You can probably feel the anger I still carry at the injustice of being made to feel that I owed my adoptive family for being rescued/saved. It brings lifelong consequences of being fiercely independent and not easily allowing anyone to Hilfe me. I suspect other adoptees can relate. For me, being helped, being given something I don’t ask for, usually comes with a fear of the unspoken price at which that help is provided. Hence, I would rather do it myself. The expectation of gratitude for being saved by adoptive family and society at large, is a heavy burden.
This burden of expected gratitude in being adopted is enhanced by the religious elements intertwined in much of modern adoption advocacy.
Fervent religious organisations and individuals who willingly promote and facilitate the adoption and rescuing of children add another layer of expected gratitude onto us. People who believe adoption is an ordained action by God, that they are following his command to help an orphan, makes it difficult for adoptees to share about the struggles of being adopted and relinquished.
I rarely hear of any adoptee who will willingly stand up in a church or religious institute and share their adoption experience with all its complexities. For me, this would be the worst audience ever! I can’t imagine receiving validation or empathy. Instead, I suspect I would receive unsolicited advice to be grateful and thankful to God that I am in a better place and that all is going well now. The all familiar saying of, “Count your Blessings!” by religious people in response to adversity is one I find hard to stomach.
Google for yourself the word Dankbarkeit and you will see the many religious and spiritual images linked to this concept. Our struggles as adoptees go unvalidated and unsupported because of blind prejudice that somehow adoption is meant to be, ordained by God. How can anyone question the unspoken assumption that we should be grateful for our adoption, when this is the long held religious and spiritual belief?
Thankfully, my adoptive family and others have apologised in recent years for the wrong doings in my childhood and I have chosen to be grateful for this and to move on. It’s interesting how with apologies I now feel more at liberty to be open about my life. It’s as if a weight has been lifted from my shoulders. I no longer carry the burden of responsibility for family secrets and shame, trying to protect them from the consequences. For many years now, I have been true to myself and will not allow the expectation of gratitude to overwhelm my truths.

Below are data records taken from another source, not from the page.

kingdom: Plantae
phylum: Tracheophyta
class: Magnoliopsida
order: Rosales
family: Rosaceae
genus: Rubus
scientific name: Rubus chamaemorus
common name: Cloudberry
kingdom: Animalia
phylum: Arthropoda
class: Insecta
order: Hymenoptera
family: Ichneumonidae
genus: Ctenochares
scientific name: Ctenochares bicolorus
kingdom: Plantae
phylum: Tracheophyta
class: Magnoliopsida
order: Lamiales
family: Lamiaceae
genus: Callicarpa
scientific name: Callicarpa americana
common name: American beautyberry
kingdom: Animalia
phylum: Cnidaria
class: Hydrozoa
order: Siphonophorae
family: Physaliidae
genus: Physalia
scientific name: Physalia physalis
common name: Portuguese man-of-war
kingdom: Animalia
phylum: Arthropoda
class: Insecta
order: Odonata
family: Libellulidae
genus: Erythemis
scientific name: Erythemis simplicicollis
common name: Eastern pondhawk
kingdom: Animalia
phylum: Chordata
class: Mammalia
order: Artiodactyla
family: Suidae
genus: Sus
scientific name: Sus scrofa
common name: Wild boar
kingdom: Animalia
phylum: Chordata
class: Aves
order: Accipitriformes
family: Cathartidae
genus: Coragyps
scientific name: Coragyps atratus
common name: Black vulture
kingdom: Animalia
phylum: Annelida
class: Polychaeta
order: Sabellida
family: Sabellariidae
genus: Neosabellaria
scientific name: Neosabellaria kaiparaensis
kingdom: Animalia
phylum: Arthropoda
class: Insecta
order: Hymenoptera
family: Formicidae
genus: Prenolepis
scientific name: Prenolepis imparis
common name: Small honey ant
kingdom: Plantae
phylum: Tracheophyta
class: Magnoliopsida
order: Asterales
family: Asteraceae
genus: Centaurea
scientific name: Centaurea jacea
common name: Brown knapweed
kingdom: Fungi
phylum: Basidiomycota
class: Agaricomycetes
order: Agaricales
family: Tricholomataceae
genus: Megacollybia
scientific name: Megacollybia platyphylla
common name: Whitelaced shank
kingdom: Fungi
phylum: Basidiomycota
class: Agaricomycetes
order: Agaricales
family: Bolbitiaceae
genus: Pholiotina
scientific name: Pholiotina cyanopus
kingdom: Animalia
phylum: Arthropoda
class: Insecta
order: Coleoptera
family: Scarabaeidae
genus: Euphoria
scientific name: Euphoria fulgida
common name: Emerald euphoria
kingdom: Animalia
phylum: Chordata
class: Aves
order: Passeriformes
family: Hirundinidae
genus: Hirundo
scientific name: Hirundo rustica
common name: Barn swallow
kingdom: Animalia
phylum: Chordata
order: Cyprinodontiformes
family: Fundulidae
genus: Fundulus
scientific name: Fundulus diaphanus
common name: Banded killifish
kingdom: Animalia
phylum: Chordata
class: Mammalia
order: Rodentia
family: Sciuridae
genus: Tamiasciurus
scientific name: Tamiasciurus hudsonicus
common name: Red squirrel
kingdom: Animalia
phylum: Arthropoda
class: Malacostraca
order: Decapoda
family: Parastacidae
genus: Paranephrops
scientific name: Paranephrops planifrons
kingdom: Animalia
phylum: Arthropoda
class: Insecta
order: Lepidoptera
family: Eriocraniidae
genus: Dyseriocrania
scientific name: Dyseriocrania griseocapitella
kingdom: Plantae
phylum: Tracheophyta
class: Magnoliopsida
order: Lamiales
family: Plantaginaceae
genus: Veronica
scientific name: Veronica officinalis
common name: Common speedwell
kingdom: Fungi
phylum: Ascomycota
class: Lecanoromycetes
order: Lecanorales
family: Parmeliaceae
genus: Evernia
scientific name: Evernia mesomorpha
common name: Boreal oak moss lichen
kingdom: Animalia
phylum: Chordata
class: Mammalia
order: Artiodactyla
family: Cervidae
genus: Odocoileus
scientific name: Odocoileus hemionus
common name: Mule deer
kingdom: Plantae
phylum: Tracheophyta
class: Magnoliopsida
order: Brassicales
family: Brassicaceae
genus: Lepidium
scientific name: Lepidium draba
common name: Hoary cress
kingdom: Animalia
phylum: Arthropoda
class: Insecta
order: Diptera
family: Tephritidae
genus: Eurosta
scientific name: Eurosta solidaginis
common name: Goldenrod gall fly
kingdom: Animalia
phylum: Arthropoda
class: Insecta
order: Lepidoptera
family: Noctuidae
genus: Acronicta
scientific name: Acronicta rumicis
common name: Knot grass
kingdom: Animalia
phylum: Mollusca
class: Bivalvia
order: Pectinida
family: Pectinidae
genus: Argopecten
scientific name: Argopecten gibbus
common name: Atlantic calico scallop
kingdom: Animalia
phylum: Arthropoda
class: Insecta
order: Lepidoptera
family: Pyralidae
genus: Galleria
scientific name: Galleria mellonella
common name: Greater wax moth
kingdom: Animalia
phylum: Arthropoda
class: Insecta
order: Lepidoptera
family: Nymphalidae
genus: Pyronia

I have focused my energies on rebuilding the relationships with adoptive family as they are my one and only family I know, to raise me and give me an identity. For this I am truly grateful – but that’s not to say the journey hasn’t been a struggle and at many costs.
Gratitude in adoption should never be an expectation. It should be a choice we are free to make about life in general – after we come to terms with, and are supported in, understanding our losses and gains from relinquishment and adoption.